遺留分減殺請求は、法定相続人が遺贈された人に最低保障
されている相続分の返還を請求できる権利で、法律に基づく
権利行使です。それを阻止することは誰にもできませんが、次善の
方法として次のように対処しておきましょう。
一、遺言で遺留分減殺順序を指定しておく
例えば、遺言で減殺順序の指定がある場合、その順序で遺留分が
減殺されることになります。
具体例を挙げましょう。金融資産と自宅が相続対象財産である場合、
息子夫婦と同居しているので自宅だけはどうしても息子に
相続させたいと考える親がいます。この場合、減殺順序を
金融資産から先に指定しておくと効果的です。

===

▸ 課題一覧:
a - 遺留分に関する文章では、自宅だけは息子に相続させたい親の場合、減殺順序をどのように指定しておくと効果的だとされていますか？
b - 遺留分に関する文章を、最後の文の続きから書き進めてください。

===

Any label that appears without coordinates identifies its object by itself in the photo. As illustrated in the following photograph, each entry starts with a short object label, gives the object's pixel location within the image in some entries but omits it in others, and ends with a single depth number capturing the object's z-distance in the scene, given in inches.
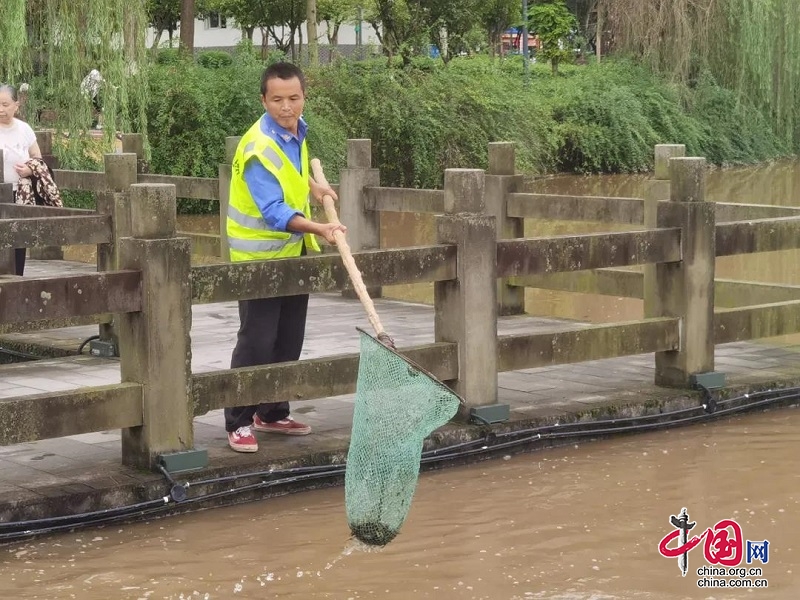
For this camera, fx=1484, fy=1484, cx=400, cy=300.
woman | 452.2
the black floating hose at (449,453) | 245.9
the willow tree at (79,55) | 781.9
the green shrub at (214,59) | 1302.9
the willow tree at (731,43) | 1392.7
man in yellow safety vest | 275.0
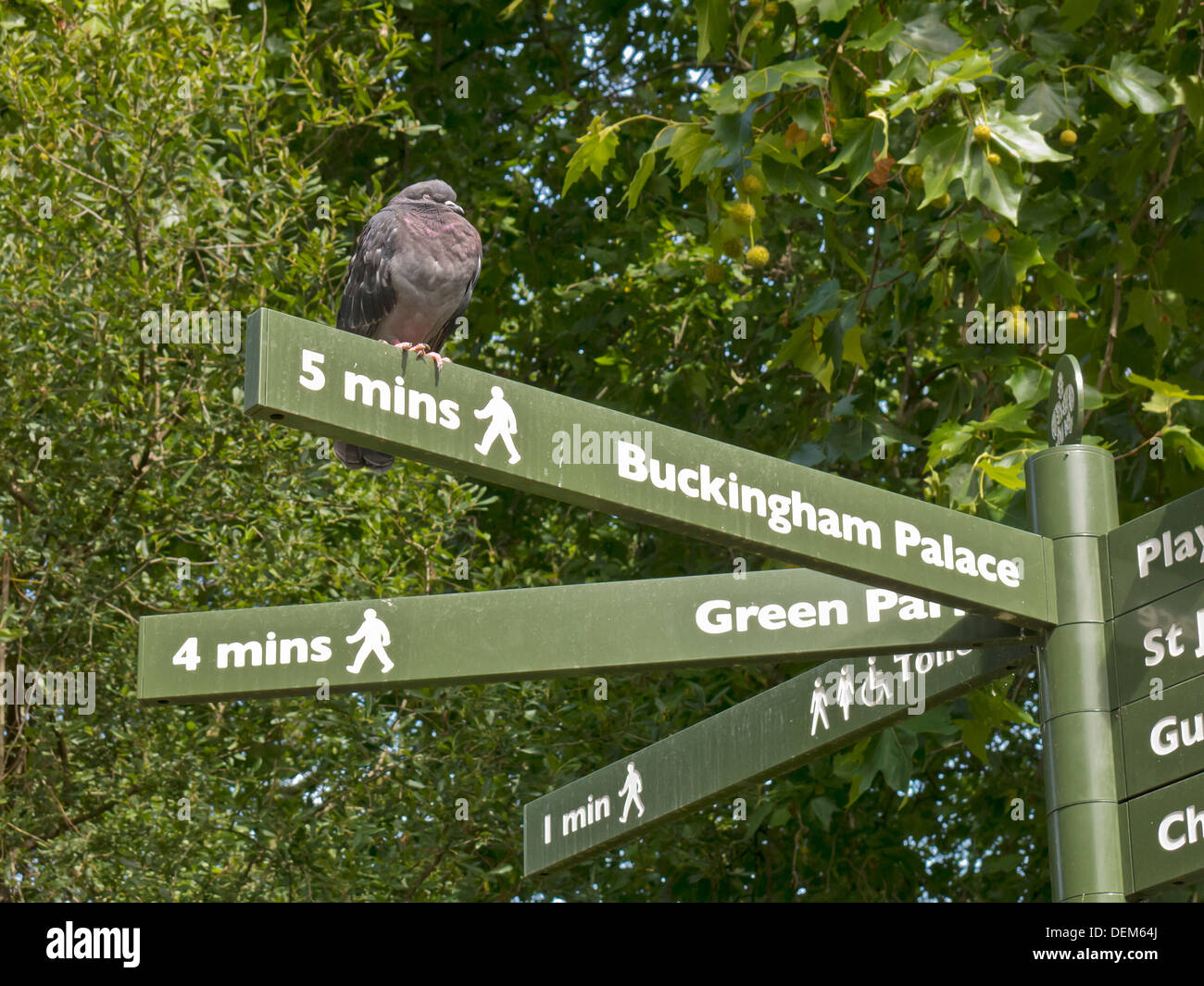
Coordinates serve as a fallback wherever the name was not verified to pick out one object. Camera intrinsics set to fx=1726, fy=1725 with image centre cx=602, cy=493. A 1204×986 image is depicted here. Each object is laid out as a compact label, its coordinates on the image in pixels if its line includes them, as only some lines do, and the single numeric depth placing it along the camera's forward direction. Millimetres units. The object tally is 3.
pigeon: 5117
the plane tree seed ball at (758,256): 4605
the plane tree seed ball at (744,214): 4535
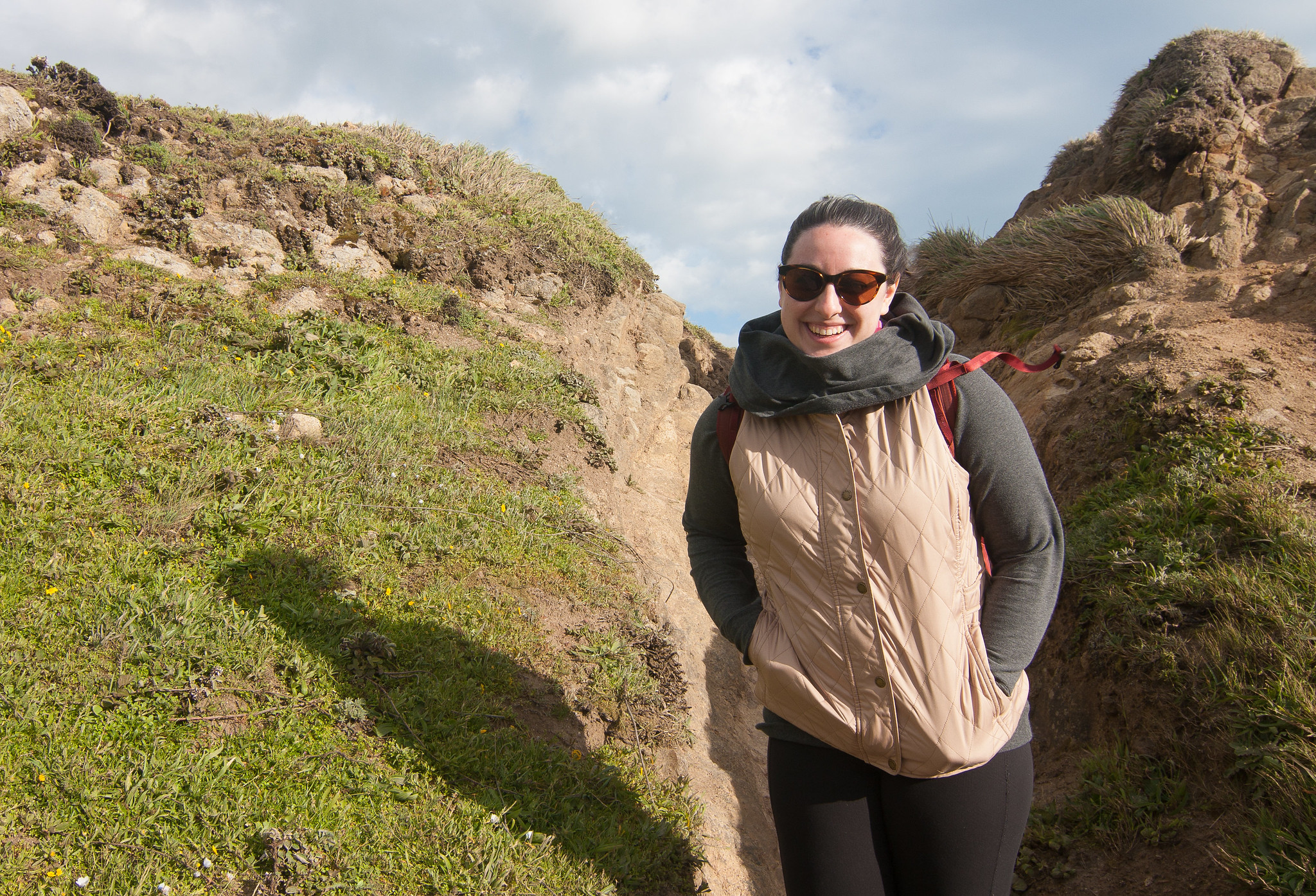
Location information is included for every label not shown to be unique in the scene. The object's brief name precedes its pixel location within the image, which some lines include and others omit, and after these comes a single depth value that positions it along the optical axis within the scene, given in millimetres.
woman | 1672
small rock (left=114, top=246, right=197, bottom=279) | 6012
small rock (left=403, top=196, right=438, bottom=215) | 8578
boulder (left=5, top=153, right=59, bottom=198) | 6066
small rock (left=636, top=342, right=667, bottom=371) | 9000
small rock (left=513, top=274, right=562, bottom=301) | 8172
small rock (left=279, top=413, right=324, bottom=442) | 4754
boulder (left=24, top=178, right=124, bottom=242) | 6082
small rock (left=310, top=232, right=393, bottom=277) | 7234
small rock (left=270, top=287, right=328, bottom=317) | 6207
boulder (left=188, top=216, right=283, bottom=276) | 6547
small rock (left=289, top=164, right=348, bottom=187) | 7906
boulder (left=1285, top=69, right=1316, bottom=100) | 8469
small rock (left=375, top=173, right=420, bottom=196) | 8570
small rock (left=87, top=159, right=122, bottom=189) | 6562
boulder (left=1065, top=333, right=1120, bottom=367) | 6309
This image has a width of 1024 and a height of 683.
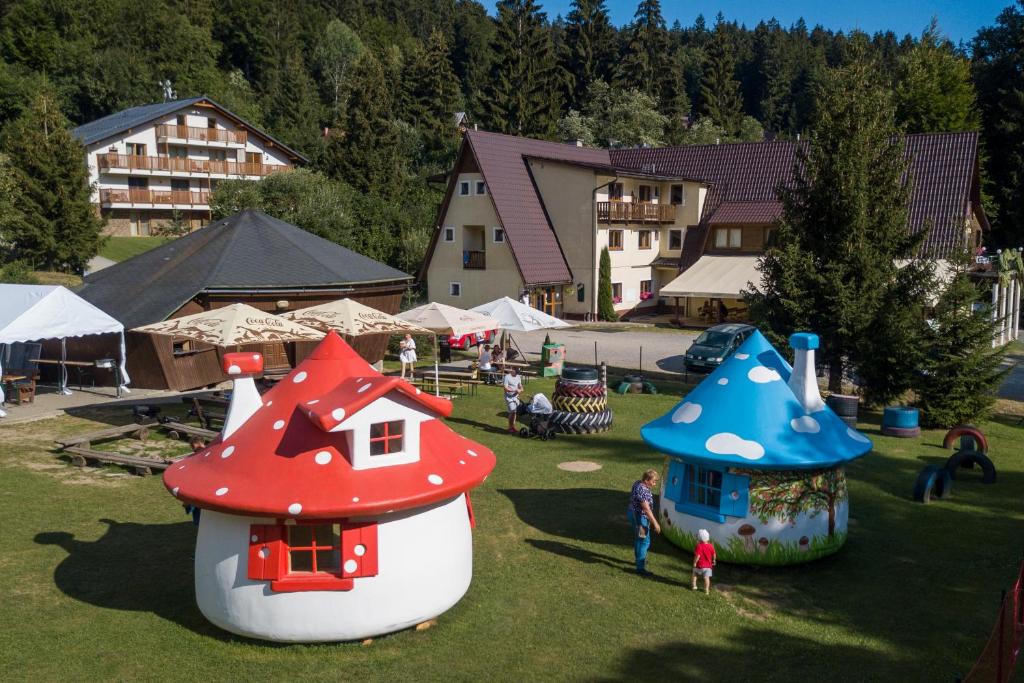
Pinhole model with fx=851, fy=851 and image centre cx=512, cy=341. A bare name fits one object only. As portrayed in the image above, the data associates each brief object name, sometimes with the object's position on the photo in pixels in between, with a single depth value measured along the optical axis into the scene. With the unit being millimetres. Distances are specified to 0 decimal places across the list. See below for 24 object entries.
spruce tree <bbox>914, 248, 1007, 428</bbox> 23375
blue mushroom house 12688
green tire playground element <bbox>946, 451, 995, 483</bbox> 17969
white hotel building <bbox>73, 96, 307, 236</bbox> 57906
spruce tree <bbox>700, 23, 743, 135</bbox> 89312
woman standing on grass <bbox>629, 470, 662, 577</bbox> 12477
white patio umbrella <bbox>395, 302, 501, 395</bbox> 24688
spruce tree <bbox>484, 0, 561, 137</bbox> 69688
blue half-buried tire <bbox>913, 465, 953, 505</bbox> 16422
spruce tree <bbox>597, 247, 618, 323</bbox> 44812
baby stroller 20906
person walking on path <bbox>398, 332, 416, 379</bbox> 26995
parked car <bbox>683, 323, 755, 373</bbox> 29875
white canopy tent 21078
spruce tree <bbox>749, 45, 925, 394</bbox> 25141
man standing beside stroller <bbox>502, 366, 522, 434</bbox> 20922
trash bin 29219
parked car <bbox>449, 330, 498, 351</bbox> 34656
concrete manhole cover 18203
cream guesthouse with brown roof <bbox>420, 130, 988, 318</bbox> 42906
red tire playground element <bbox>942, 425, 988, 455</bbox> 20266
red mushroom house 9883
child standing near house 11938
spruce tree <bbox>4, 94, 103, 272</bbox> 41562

===

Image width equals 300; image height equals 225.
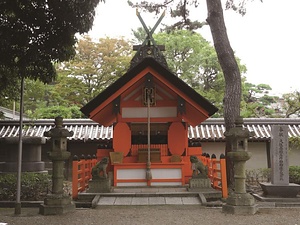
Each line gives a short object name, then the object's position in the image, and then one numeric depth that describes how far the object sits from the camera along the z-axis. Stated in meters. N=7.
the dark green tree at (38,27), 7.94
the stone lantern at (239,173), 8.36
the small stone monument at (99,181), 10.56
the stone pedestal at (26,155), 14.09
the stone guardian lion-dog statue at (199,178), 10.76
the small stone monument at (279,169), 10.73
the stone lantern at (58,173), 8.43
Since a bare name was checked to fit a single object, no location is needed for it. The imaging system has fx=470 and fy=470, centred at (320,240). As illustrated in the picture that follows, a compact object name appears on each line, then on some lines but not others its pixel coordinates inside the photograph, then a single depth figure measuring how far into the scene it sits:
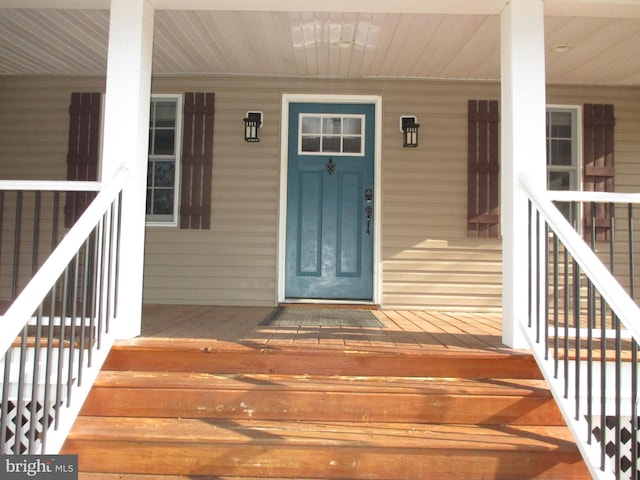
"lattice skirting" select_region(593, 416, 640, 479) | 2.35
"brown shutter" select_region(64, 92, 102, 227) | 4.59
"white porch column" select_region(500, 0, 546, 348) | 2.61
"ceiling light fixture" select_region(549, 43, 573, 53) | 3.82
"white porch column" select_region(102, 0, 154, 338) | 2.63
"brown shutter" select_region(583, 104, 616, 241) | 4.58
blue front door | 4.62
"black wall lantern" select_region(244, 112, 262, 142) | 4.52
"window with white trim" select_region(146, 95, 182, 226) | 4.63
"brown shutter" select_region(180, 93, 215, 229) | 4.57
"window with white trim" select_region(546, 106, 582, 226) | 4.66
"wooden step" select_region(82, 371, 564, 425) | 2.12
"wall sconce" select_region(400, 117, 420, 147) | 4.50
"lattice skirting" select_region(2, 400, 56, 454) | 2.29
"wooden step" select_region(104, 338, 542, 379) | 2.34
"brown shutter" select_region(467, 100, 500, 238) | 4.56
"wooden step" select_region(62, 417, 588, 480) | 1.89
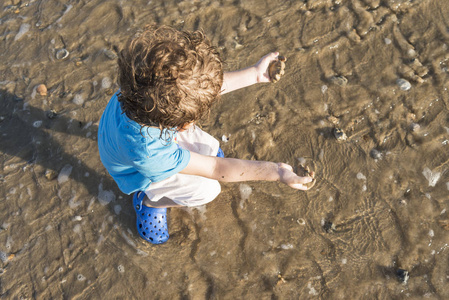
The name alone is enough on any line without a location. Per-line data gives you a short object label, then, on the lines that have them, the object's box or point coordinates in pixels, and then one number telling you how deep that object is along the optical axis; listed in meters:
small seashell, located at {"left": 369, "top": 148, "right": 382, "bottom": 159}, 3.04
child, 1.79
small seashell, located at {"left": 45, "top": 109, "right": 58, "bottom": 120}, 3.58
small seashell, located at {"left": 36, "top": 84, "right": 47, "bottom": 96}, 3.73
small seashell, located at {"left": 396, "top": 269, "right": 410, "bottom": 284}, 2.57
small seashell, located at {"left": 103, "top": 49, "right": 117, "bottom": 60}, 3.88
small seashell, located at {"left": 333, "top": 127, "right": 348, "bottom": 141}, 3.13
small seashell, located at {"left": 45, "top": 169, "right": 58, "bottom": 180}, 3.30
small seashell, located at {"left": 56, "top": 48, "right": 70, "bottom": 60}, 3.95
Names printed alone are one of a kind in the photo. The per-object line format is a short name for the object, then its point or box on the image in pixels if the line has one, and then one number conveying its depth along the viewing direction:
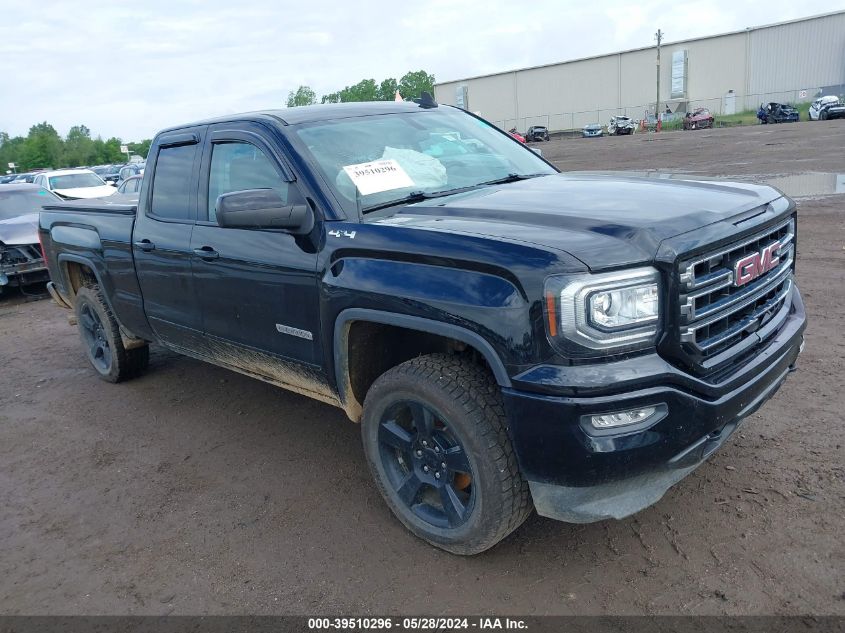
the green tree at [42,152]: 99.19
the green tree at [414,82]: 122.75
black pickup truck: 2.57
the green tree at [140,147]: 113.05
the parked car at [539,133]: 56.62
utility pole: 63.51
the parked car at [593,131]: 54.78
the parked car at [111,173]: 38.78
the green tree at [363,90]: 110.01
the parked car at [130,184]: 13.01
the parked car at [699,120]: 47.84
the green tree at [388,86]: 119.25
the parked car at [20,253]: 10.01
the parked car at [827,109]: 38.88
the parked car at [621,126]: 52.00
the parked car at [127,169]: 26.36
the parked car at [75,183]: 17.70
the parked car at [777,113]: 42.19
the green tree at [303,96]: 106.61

===

▸ 課題別解答:
a - 金融資産から先に減殺されるよう指定しておくと効果的だとされています。

b -
二、遺留分を減殺請求しそうな相続人に対して、遺言でその
遺留分相当割合(%)を相続させることを当初から遺言しておく
例えば、どうしても減殺請求をすることが予想される相続人が
いる場合、遺留分相当の相続割合を遺言で相続させておくことで、
その相続人は減殺請求ができなくなります。
三、遺留分の放棄を生前にその相続人にさせておく
詳細は家庭裁判所にお問い合わせ下さい。
しかし、最も大切なことは、減殺請求をするかもしれない相続人の
不平や不満をゆっくり聞き出し、少しでも解消する努力を一緒に
していくことではないでしょうか。
生前に財産を贈与したり、遺言で特定の相続人に財産の相続方法を
指定することも大切です。しかし、減殺請求をするに至った相続人の
心の中に蓄積されている負の心を遺言者はもっと考えなければ
なりません。旅立つ前に負の心を氷解させることは、この世への
素晴らしい置き土産だと思います。
□遺留分減殺順序指定の遺言記載例
●第○条
遺言者の長男○○から遺留分減殺請求があり、それを支払うべき
ときは、その減殺順序は次の指定した順序とし、遺留分相当額を
満たす額まで支払うものとあらかじめ指定します
●第○条(遺留分減殺順序)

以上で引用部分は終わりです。